An interruption to the service of social media network Facebook on 4 October was the result of maintenance-related configuration changes that triggered a large-scale disruption to communication between data centres.
In a blog post by Facebook’s vice president of infrastructure Santosh Janardhan, the events that led to Facebook – and its family of apps including Instagram, WhatsApp and Messenger – going offline for more than five hours were detailed. During maintenance of the ‘backbone’ of the network, a command was issues to assess how much capacity was available. However, the command failed, and an audit tool designed to stop mistaken commands failed to identify the error.
This single fault quickly led to the disconnection of links between data centres and the internet. Further complication was added when Facebook’s engineers were initially unable to restore access because its data centres are heavily protected and employees could not gain immediate entry.

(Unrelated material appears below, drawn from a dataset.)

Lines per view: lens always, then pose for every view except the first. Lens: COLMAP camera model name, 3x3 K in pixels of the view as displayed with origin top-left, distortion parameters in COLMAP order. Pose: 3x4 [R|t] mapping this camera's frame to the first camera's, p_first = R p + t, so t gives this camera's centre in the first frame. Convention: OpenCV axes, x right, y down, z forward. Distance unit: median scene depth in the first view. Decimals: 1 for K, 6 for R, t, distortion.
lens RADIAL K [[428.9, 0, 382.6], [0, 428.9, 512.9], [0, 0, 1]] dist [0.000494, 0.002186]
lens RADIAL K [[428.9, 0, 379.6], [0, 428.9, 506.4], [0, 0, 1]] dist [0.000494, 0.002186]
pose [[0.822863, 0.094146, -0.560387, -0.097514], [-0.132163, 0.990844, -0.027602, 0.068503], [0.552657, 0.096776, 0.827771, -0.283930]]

Janardhan said: “Every failure like this is an opportunity to learn and get better, and there’s plenty for us to learn from this one. After every issue, small and large, we do an extensive review process to understand how we can make our systems more resilient. That process is already underway.
“We’ve done extensive work hardening our systems to prevent unauthorized access, and it was interesting to see how that hardening slowed us down as we tried to recover from an outage caused not by malicious activity, but an error of our own making. I believe a trade-off like this is worth it – greatly increased day-to-day security vs. a slower recovery from a hopefully rare event like this. From here on out, our job is to strengthen our testing, drills, and overall resilience to make sure events like this happen as rarely as possible.”